I'm not offended, just annoyed, and not because I have things to change
in my patchset (I'm used to that and that's something I comply with
most of the time), but because the only reviews I had from you were of
this kind (nitpicking on minor stuff).

> 
> >  You seem to review everything that is posted on the LKML,  
> 
> That's not true.
> 
> > and most of the time your reviews are superficial (focused on tiny
> > details or coding style issues). Don't you have better things to do?  
> 
> If your code is written using ancient style and / or API it's not good
> to start with.
> Isn't it? Otherwise, why we do introduce new internal APIs, for what purpose?

Come on!

- kzalloc() vs kmalloc_array()
- for (i = 0; i < n, i++) { if (BIT(x) & var) ... }
  vs
  for_each_bit_set() (which is not even applicable here because I'm
  not manipulating an unsigned long)

Where do you see ancient style APIs here?

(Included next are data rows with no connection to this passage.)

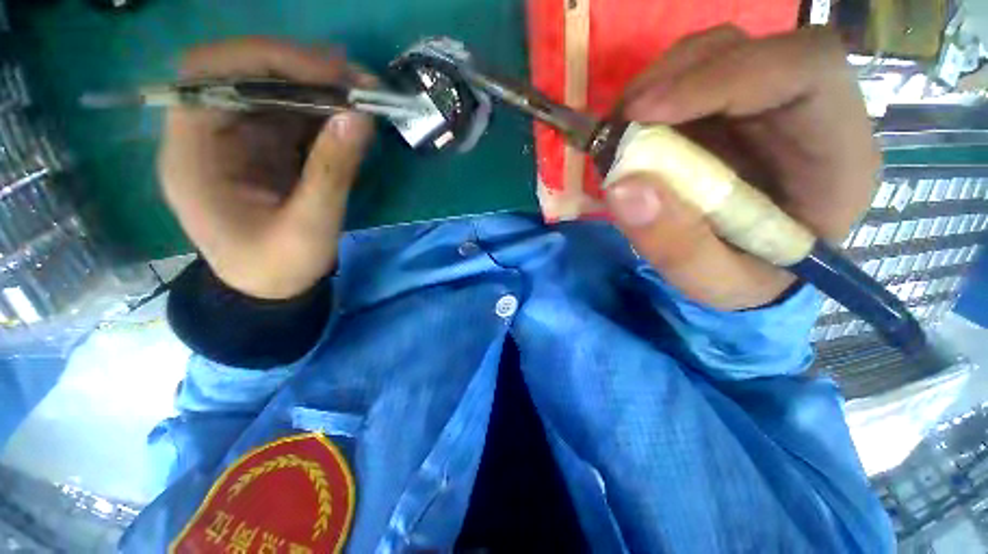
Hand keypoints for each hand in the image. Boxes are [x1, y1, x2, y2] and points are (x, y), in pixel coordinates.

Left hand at [159, 38, 373, 298]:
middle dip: (301, 70)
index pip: (208, 76)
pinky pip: (291, 116)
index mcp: (192, 156)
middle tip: (356, 81)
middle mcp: (207, 136)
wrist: (270, 290)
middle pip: (242, 74)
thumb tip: (360, 118)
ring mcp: (237, 140)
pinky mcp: (264, 149)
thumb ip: (332, 173)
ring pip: (272, 91)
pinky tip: (352, 117)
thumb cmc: (277, 268)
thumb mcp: (309, 228)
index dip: (266, 61)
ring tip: (364, 94)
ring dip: (319, 88)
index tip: (328, 73)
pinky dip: (324, 111)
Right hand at [607, 27, 878, 309]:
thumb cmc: (746, 280)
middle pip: (752, 49)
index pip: (804, 69)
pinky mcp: (728, 111)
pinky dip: (651, 99)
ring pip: (716, 54)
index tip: (645, 113)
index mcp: (837, 155)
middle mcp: (807, 113)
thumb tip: (624, 186)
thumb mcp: (711, 282)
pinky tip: (630, 132)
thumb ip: (674, 244)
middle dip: (678, 76)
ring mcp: (764, 105)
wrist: (749, 273)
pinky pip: (690, 79)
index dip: (723, 76)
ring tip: (619, 131)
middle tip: (621, 122)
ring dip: (658, 85)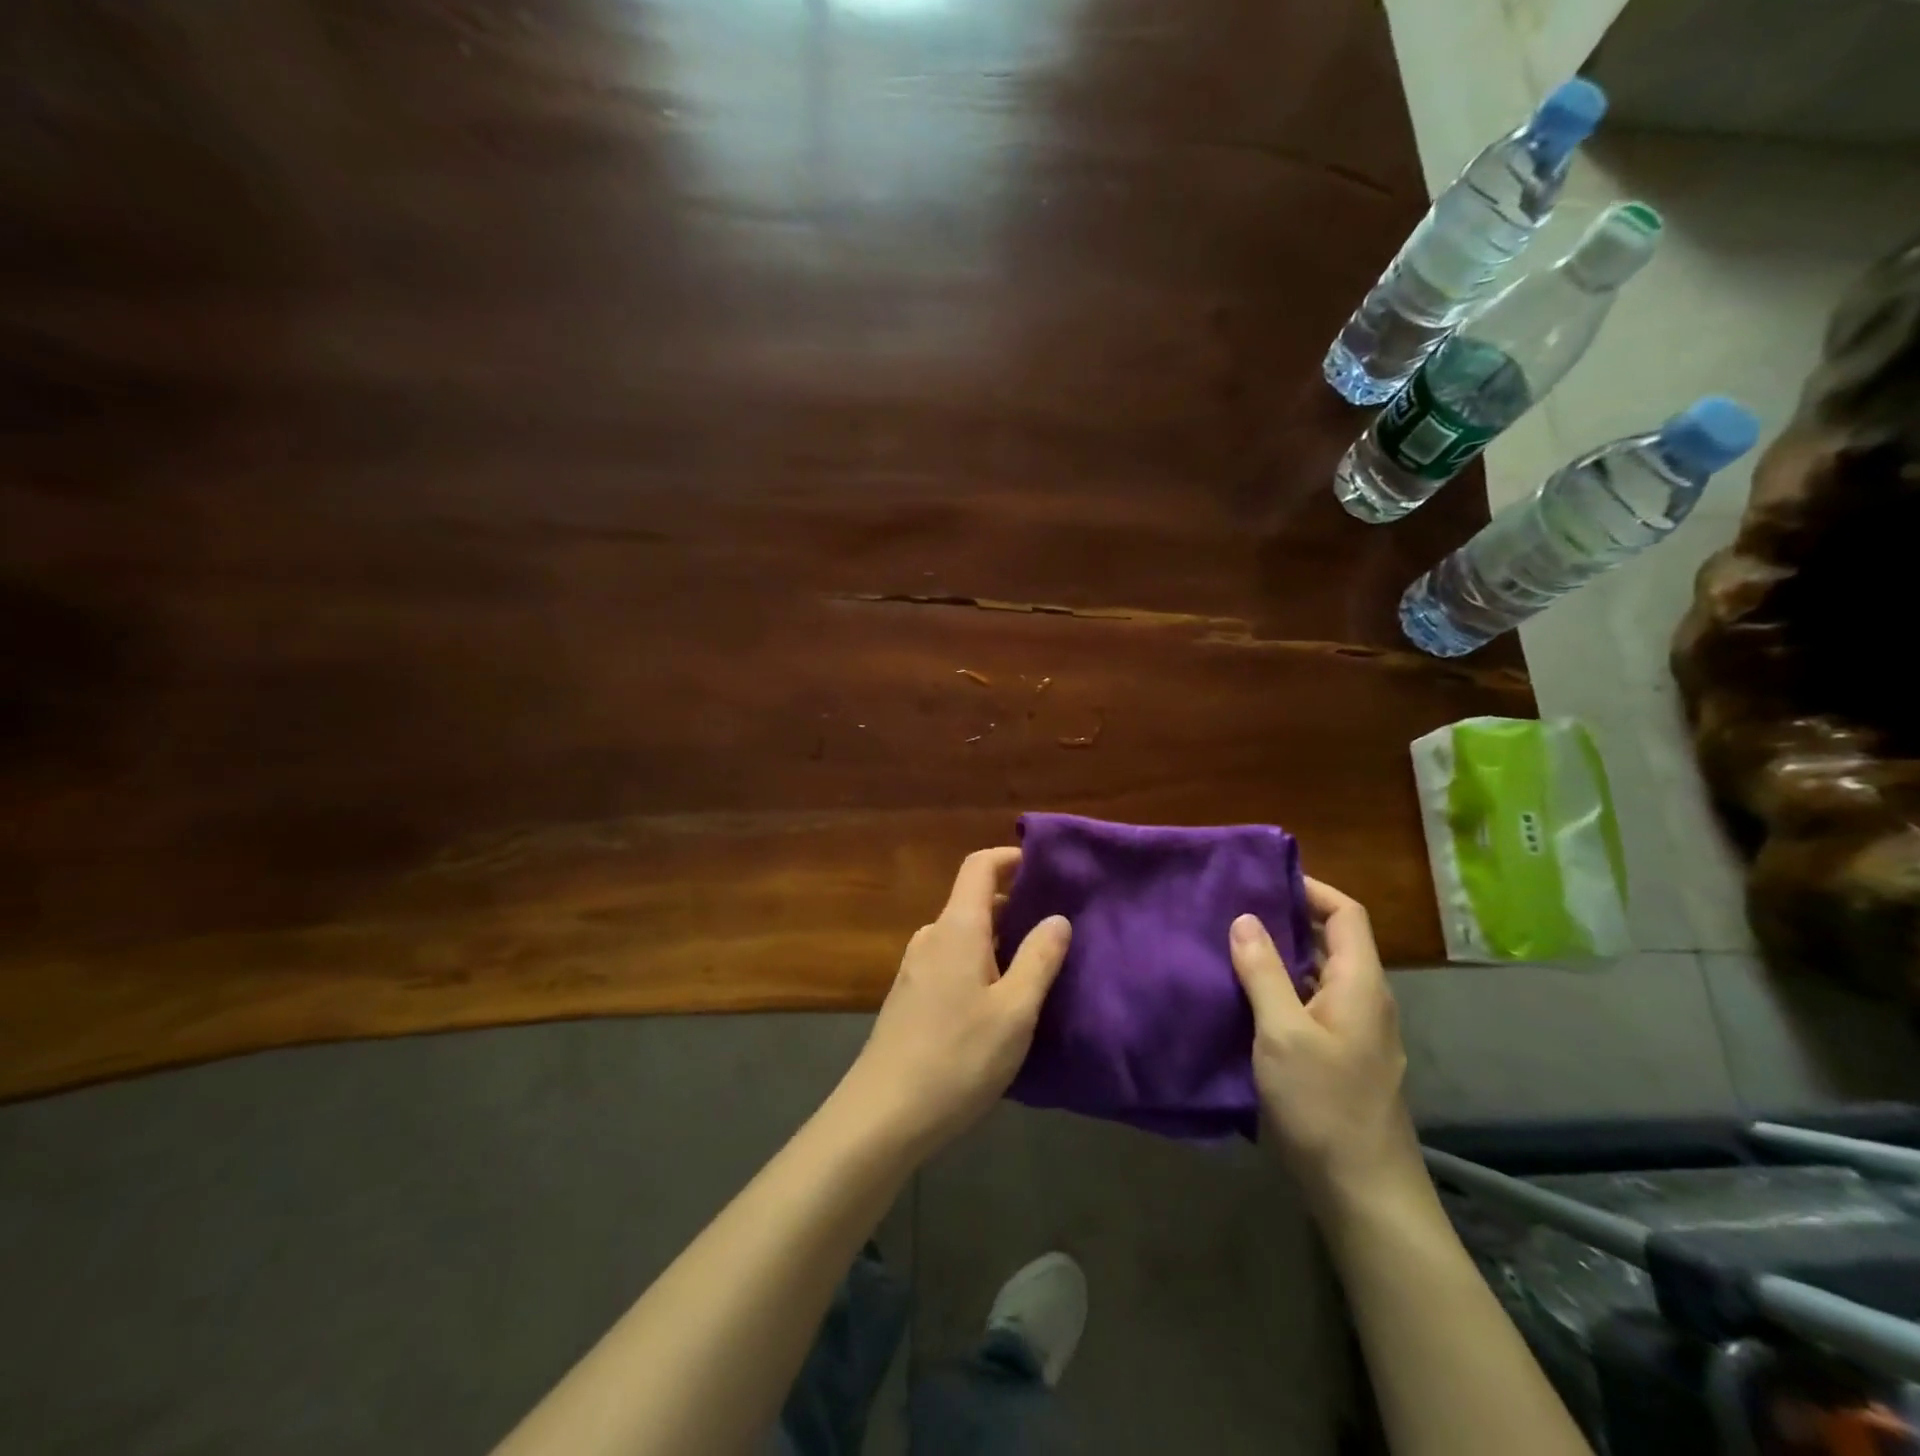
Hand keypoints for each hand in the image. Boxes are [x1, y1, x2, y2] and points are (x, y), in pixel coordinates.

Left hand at [842, 848, 1070, 1155]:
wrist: (883, 1114)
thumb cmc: (958, 1057)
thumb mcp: (1015, 1011)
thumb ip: (1039, 959)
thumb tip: (1057, 918)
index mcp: (957, 928)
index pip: (979, 867)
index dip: (1010, 857)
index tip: (1045, 867)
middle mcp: (932, 937)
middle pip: (974, 901)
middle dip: (1014, 905)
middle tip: (1055, 927)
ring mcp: (916, 967)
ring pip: (964, 935)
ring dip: (999, 939)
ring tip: (1036, 966)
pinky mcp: (910, 996)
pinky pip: (952, 961)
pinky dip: (980, 963)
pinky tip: (1000, 1000)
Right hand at [1229, 878, 1423, 1210]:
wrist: (1364, 1192)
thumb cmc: (1324, 1104)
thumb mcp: (1283, 1033)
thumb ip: (1263, 972)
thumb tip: (1244, 918)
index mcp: (1360, 983)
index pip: (1346, 914)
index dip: (1311, 888)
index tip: (1264, 879)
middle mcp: (1365, 999)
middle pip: (1334, 940)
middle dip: (1289, 918)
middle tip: (1235, 907)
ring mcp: (1356, 1031)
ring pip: (1320, 973)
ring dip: (1282, 954)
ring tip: (1231, 945)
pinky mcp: (1342, 1056)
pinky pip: (1313, 1003)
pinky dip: (1283, 987)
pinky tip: (1245, 997)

And that's not even the problem. I'm okay to fix those things, but you
only ever do these kind of reviews, and sometime you even act like you
know better than the developer or the maintainer how the code should be
organized without even digging enough to have a clue (your comment on
the fact that mask should not be a pointer is a good example of such
situations).

> 
> On top of that you might find more interesting reviews where I pointed
> out to a memory leak or other nasty stuff. But of course you prefer
> not to norice that.

Yes, sometime you have valid point, but it gets lost in all the noise.

> I understand you.
> 
> > I mean, I'm fine when I get such comments from people that also do
> > useful comments, but yours are most of the time useless and sometime
> > even wrong because you didn't time to look at the code in details.  
> 
> Calm down, please.

Why? Because I say you didn't look at the code in details? Isn't it
true? Did you look at what I3C is, how it works or how the I3C framework
is architectured? Because that's the kind of reviews I'd love to have on
this series.

> You would simple ignore them. Your choice.

That's not my point. My point is, maybe you should do less reviews but
spend more time on each of them so you don't just scratch the surface
with comments I could get from a tool like checkpatch.